You can put regular JavaScript code, or jQuery code, inside the curly braces of the document.ready function. The // characters indicate a JavaScript comment. So don’t put those in front of any code that you want to execute.

Using the simplest example possible, let’s have the page pop up a Hello World alert box when loaded. For that, you’d put the alert code just inside the ready function’s curly braces, like this:

$(document).ready(function() {

alert(“Hello World”);

});

To write your own jQuery function, you have to use a syntax that’s similar to the syntax of the document.ready function, like this:

$(“element“).event(function(){
//code to execute;
});

The element is typically the element (or element type), expressed in CSS selector syntax that’s associated with the code. The event is the action performed to trigger the code, such as click. The code to execute is the JavaScript or jQuery code to execute when the event happens. (The element name and event name are case-sensitive—so again, watch your upper- and lowercase letters carefully.)

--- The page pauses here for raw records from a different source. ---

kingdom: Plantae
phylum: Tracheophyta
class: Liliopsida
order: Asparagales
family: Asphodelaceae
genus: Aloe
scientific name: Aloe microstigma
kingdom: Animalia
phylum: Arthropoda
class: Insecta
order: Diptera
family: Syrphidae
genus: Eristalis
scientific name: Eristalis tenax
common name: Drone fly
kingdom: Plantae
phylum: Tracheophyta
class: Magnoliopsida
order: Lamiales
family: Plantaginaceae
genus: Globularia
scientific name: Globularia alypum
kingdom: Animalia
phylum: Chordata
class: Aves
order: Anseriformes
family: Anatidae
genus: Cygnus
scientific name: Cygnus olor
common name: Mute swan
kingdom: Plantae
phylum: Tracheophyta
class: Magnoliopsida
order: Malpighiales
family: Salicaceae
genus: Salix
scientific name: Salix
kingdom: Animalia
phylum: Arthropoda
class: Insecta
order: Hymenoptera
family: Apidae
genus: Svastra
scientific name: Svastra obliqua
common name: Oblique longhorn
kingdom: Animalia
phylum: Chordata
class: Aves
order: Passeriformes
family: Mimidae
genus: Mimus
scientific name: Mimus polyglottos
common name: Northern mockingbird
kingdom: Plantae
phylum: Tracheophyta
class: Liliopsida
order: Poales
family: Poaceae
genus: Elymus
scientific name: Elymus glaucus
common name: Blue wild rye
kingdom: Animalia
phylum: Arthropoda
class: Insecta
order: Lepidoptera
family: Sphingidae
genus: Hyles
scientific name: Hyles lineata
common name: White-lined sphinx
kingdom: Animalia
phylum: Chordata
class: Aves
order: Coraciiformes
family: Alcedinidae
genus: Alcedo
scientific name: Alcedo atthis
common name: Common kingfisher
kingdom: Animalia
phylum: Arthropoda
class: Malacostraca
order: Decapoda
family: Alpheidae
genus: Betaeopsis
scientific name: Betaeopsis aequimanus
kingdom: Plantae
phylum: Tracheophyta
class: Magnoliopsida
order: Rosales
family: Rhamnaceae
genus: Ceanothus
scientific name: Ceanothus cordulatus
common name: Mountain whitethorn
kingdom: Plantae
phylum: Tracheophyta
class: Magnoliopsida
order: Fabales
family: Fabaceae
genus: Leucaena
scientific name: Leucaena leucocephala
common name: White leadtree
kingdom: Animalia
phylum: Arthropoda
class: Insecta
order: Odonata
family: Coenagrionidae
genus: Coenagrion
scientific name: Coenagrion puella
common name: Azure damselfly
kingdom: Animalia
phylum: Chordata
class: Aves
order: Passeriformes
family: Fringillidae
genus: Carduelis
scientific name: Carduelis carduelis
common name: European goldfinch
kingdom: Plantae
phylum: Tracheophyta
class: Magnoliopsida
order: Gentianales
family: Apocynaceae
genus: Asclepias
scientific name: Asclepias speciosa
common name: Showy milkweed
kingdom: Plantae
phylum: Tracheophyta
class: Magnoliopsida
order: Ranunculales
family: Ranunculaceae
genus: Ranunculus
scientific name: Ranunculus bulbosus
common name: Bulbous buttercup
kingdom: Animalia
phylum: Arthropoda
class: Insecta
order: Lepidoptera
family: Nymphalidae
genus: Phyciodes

As a working example, let’s suppose we put a button in the body of the page and give it an id of btntest like this:

<button id=”btntest”>Test</button>

To write a function that fires when someone clicks that button, the selector will be #btntest, and the action will be click. We need the # in front of btntest because (just as in CSS selectors) the # indicates an ID name. So here’s what the complete function would look like inside the document ready function:

$(document).ready(function() {

$(“#btntest”).click(function() {

alert(“You clicked the button!”)

});

});

Here’s a complete page to experiment with or to keep as a template for your own jQuery pages. When you open the page in a browser, you should see a button. And when you click the button, you should see the alert box and text.

<!DOCTYPE html>

<html>

<head>

<title></title><!– Link to jQuery as hosted on Google CDN –>

<script src=”http://ajax.googleapis.com/ajax/libs/jquery/1.10.2/jquery.min.js”>

</script>

<!– Your jQuery code between the curly braces of the function below –>

<script>

$(document).ready(function() {

$(“#btntest”).click(function() {

alert(“You clicked the button!”)

});

});

</script>

</head>

<body>

<button id=”btntest”>Test</button>

</body>

</html>

Obviously, there’s a lot more to jQuery than what we’ve discussed here. And there are countless resources for learning. But understanding these basic syntactical requirements and seeing some relatively simple code with everything in place will give you a good foundation as you build your additional learning.